发布于 2024-12-23 05:04:34 字数 754 浏览 1 评论 0原文

我正在学习汇编，我有一个函数，其中包含一些我不明白的行：

. globl
. text

factR:
 cmpl $0 ,4(% esp )
 jne cont
 movl $1 ,%eax
 ret

cont :
 movl 4(%esp),%eax
 decl %eax
 pushl %eax          // (1)
 call factR          // (2)
 addl $4,%esp        // (3)
 imull 4(%esp),%eax 
 ret

与它对应的 C 代码是：

int factR ( int n ) {
    if ( n != 0 )
        return n;
    else
        return n ∗ factR ( n − 1 );
}

我不确定标有数字的行。

pushl %eax：是否意味着我们将%eax的内容放入 %esp？
所以我们调用factR()。
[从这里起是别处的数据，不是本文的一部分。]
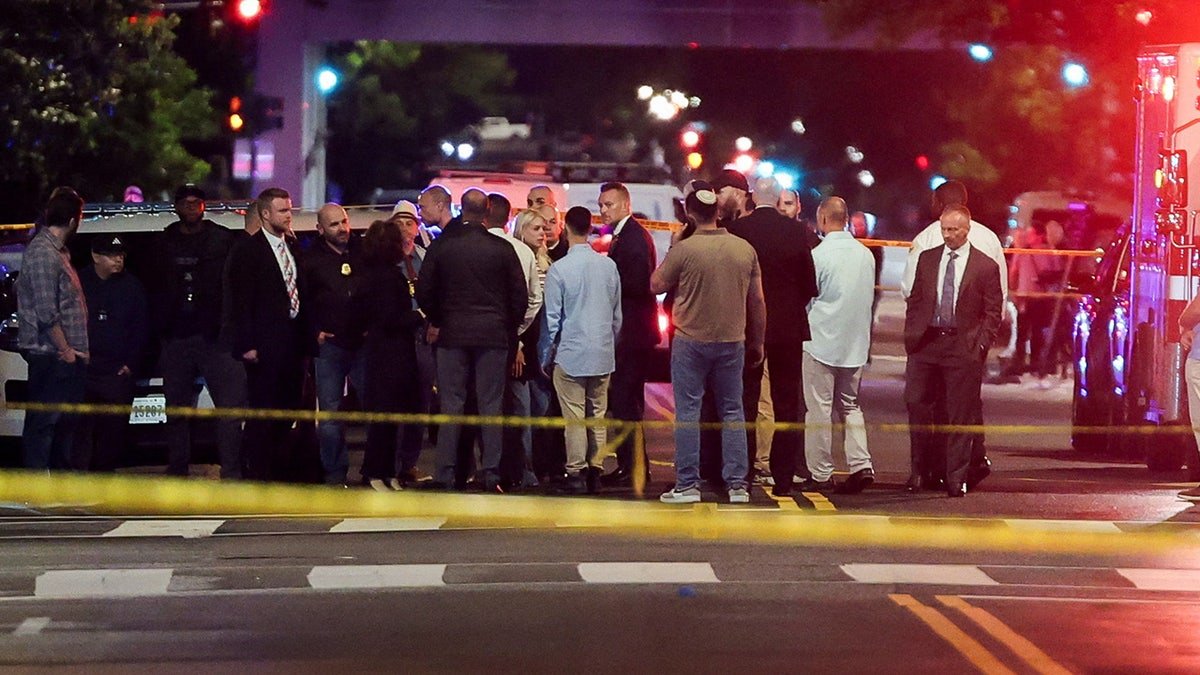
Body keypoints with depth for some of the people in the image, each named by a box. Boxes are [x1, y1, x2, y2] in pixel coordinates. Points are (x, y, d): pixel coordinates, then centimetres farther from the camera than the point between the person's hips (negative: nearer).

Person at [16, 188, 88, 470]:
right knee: (43, 422, -6)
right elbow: (46, 312, -21)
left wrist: (74, 348, 17)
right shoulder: (43, 253, -16)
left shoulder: (57, 251, 16)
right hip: (48, 354, -10)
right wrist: (65, 349, -15)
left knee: (66, 421, 16)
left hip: (65, 355, 10)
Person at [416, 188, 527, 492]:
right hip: (494, 335, 0)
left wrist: (436, 321, 16)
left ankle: (445, 473, -1)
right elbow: (520, 295, 1)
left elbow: (424, 291, 1)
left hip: (452, 333, 0)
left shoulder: (441, 246, -2)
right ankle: (491, 474, -2)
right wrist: (510, 328, 15)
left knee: (451, 403, 3)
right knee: (491, 405, 2)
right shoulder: (502, 249, -3)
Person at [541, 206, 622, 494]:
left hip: (570, 354, -4)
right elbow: (617, 315, 9)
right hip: (603, 354, 4)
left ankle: (576, 473, 0)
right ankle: (595, 471, 13)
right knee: (597, 415, 10)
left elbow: (552, 319, -7)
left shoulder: (559, 269, -12)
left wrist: (546, 356, 4)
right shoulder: (609, 266, 0)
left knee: (574, 418, 0)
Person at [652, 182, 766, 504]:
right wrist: (756, 342, 16)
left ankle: (687, 484, 3)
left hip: (691, 341, -3)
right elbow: (758, 301, 6)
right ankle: (737, 484, 10)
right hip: (733, 341, 3)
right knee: (732, 412, 10)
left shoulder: (684, 249, -12)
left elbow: (656, 285, 1)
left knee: (687, 412, 3)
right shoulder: (744, 249, 0)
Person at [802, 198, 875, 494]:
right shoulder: (865, 255, 3)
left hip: (822, 340, -5)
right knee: (849, 405, 14)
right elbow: (869, 297, 11)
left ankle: (820, 474, 5)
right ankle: (861, 465, 1)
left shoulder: (818, 254, -14)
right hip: (856, 343, 5)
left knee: (819, 408, 2)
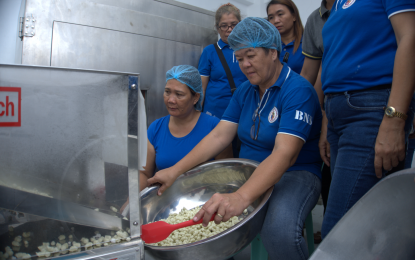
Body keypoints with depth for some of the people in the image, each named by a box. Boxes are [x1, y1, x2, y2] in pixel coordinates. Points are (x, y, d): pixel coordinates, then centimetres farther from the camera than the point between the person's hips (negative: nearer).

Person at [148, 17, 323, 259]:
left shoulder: (298, 90, -17)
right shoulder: (244, 91, 7)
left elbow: (285, 154, -30)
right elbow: (219, 135, 0)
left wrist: (241, 197, -45)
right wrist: (175, 171, -13)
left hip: (295, 174, -6)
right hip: (249, 173, 7)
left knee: (279, 230, -37)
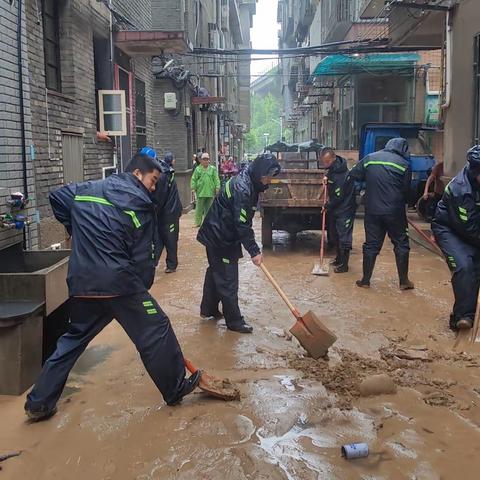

当我们回到这里执行下一条指令时，结果会在 %esp 中吗？
addl $4,%esp 不确定这个，我们是在 %esp 中存储的数字上加 4 还是在指针上加 4 以获得下一个数字或类似的数字？

原文

I am learning assembly and I have this function that contains some lines I just don't understand:

. globl
. text

factR:
 cmpl $0 ,4(% esp )
 jne cont
 movl $1 ,%eax
 ret

cont :
 movl 4(%esp),%eax
 decl %eax
 pushl %eax          // (1)
 call factR          // (2)
 addl $4,%esp        // (3)
 imull 4(%esp),%eax 
 ret

and the C code corresponding to it is:

int factR ( int n ) {
    if ( n != 0 )
        return n;
    else
        return n ∗ factR ( n − 1 );
}

I am not sure about the lines marked with numbers.

pushl %eax: does it mean we put the contents of %eax in
%esp?
So we call factR(). Will the result of that be in %esp when we come back here to the next instructions?
addl $4,%esp not sure about this one, are we adding 4 to the number stored in %esp or do we add 4 to the pointer to get the next number or something similar?